EXERCISE AIM:
Copy out all lines of the listing below that hold "timescale".

DATA UNDER STUDY:

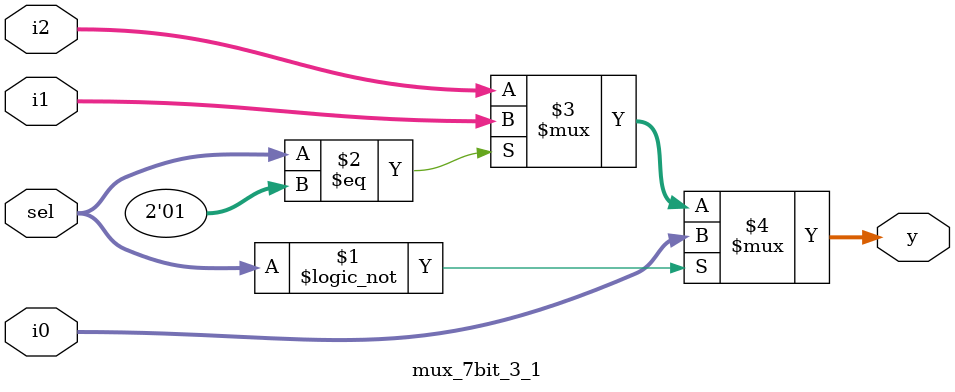
<source format=v>
module mux_7bit_3_1
(
    input[6:0] i0,
    input[6:0] i1,
    input[6:0] i2,
    input[1:0] sel, 
    output[6:0] y
);
	assign y = (sel==2'b00) ? i0 :
        (sel==2'b01) ? i1 : i2;
endmodule
</source>
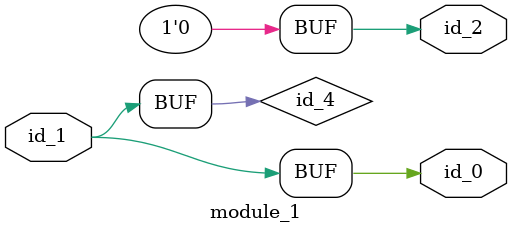
<source format=v>
module module_0 (
    id_1,
    id_2,
    id_3,
    id_4
);
  inout id_4;
  inout id_3;
  inout id_2;
  output id_1;
  always id_2 <= id_2;
endmodule
`define pp_5 0
`timescale 1ps / 1ps
module module_1 (
    output id_0,
    inout  id_1,
    output id_2
);
  assign id_2 = (1'b0);
  assign id_4 = id_1;
  assign id_0 = id_4;
endmodule

</source>
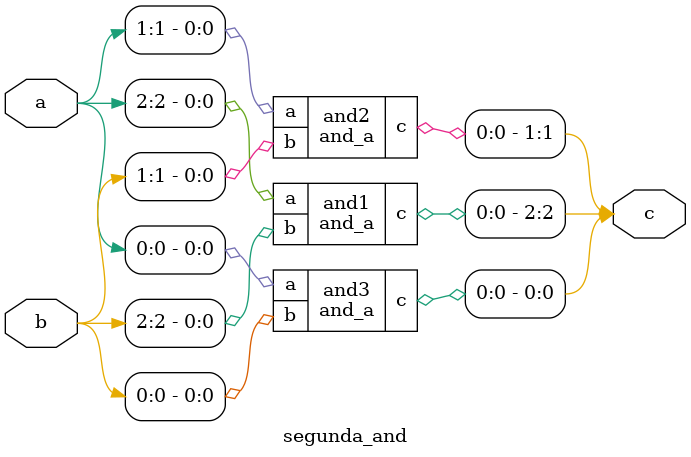
<source format=v>
`timescale 1ns/1ps

module test();
   reg [2:0]a;
   reg [2:0] b;
   

   wire [2:0]salida;

   segunda_and una_and((a), (b), (salida));// Instanciarlo
   
   initial begin
	  a = 0;
	  b = 0;		  
	 $display("Hello World");
	  $dumpfile("testb.vcd");
      $dumpvars(0, test);
   end
   initial
	 begin

		#1 a[2] = 0; a[1] = 0; a[0] = 1;
		   b[2] = 0; b[1] = 0; b[0] = 1;
		
		#1 a[2] = 1; a[1] = 0; a[0] = 1;
		   b[2] = 1; b[1] = 1; b[0] = 0;
		
		#1 a[2] = 1; a[1] = 1; a[0] = 0;
		   b[2] = 0; b[1] = 0; b[0] = 0;
		
		#1 a[2] = 1; a[1] = 1; a[0] = 1;
		   b[2] = 0; b[1] = 0; b[0] = 0;
		
		#1 a[2] = 0; a[1] = 0; a[0] = 0;
		   b[2] = 0; b[1] = 0; b[0] = 0;
		#3
		  $finish;
		
	 end
endmodule // test

/*
Compiling and runnig this code on linux
 $ iverlog filename.v -o file_output.out
 $vvp file_output.out
*/

module and_a(input a, input b, output c);
  //Celda tipica
   assign c = a&b;
endmodule

module segunda_and(input [2:0]a, input [2:0]b, output [2:0]c);
   //Construir el Moduludo Sumador
   and_a and1(a[2], b[2], c[2]);
   and_a and2(a[1], b[1], c[1]);
   and_a and3(a[0], b[0], c[0]);
endmodule   



</source>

RESULT BELOW:
`timescale 1ps / 1ps
`timescale 1ns/1ps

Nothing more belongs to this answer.